Dorio leaned forward with crossed arms, her body casting massive shadows in the light: "But they really came back, in better condition than when they left. That tech solo, whoever he is, demonstrated capability and sincerity."

"Look at this list," she pointed at the projection, "what he wants—military-grade batteries, specific alloys, prototype neural interfaces... these aren't common goods. Getting them takes effort, even risk. But what he's offering back is solid high-level technology and medical care."

"The price is information and these hard-to-get materials." Falco calmly pointed out. "What's a tech solo doing with these things? Doesn't add up. I'm more suspicious it's some corp—maybe Biotechnica, even a new player—setting a trap. Using tech benefits as bait to make us lower guard, have us collect intel or get contraband, eventually becoming test subjects or expendables." He'd seen too many corporate dirty tricks, thoughts always going to worst scenarios.

"Corporate traps are usually more direct, more brutal, wouldn't circle this much, also wouldn't be this picky about 'trash.'" Maine pondered. "But their story definitely has holes. That repair shop, a tech solo capable of this level modification, can't leave no traces.
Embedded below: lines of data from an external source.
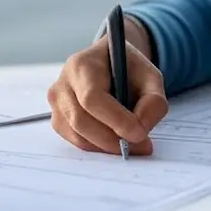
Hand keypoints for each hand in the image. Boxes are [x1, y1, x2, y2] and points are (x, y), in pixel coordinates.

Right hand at [48, 33, 167, 155]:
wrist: (110, 65)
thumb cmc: (129, 70)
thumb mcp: (151, 77)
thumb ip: (153, 102)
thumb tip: (141, 130)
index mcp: (83, 64)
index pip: (92, 97)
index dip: (115, 119)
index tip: (139, 134)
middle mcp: (63, 84)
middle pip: (81, 120)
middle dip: (112, 139)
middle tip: (141, 145)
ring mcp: (57, 104)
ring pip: (77, 135)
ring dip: (107, 146)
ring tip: (133, 144)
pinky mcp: (58, 120)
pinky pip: (76, 141)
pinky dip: (98, 146)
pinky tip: (116, 139)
The equipment Rebecca described doesn't fit an abandoned location."

His cyberoptic eye flickered faintly, weighing various possibilities. "What worries me is worse scenarios... maybe involving something... we can't understand." He thought of those urban legends about Old Net remnants, rogue AIs, or more bizarre existences.

"But we need to strengthen, Maine." Dorio's tone was pragmatic. "Recent jobs getting harder to crack, fierce competition, corporate dogs' equipment getting better. If... I mean if, this person really just wants to trade, this is an opportunity for us. The tech support he can provide might be key. These things are hard to get, but with our channels, not impossible."

"Risk's too high." Falco insisted. "Unknown equals uncontrollable. We can't stake team safety on a mysterious figure of unknown origin and his weird requests."

Maine looked at his two most important partners. They represented different angles within the team: Dorio saw opportunity and survival capital accumulation; Falco saw ubiquitous threats and traps.

He pondered long. As leader, he had to balance on a knife's edge. Complete refusal might miss a powerful resource and ally; blind trust might drag the team into an abyss.

"Cautious contact." Maine finally decided, voice steady and decisive. "Falco, analyze the list, assess acquisition difficulty and risk. We first try completing a small part, see what he really wants, what he can give. Start with... that 'Thunder-7 type' high-energy battery. That thing occasionally turns up in scrapyards and old warehouses, but intact ones are rare—worth testing waters."

He looked at Dorio: "Next trade, you bring a few people, watch from the perimeter. Situation goes wrong, withdraw immediately."

Finally, his expression became especially serious: "Everything about this tech solo, limited to us three. Don't tell other team members for now, especially Rebecca and Pilar... I need to observe them more."

Dorio nodded in understanding. Though Falco still frowned, he accepted this relatively prudent plan.

The warehouse returned to silence, but the air filled with a new, tense sense of anticipation.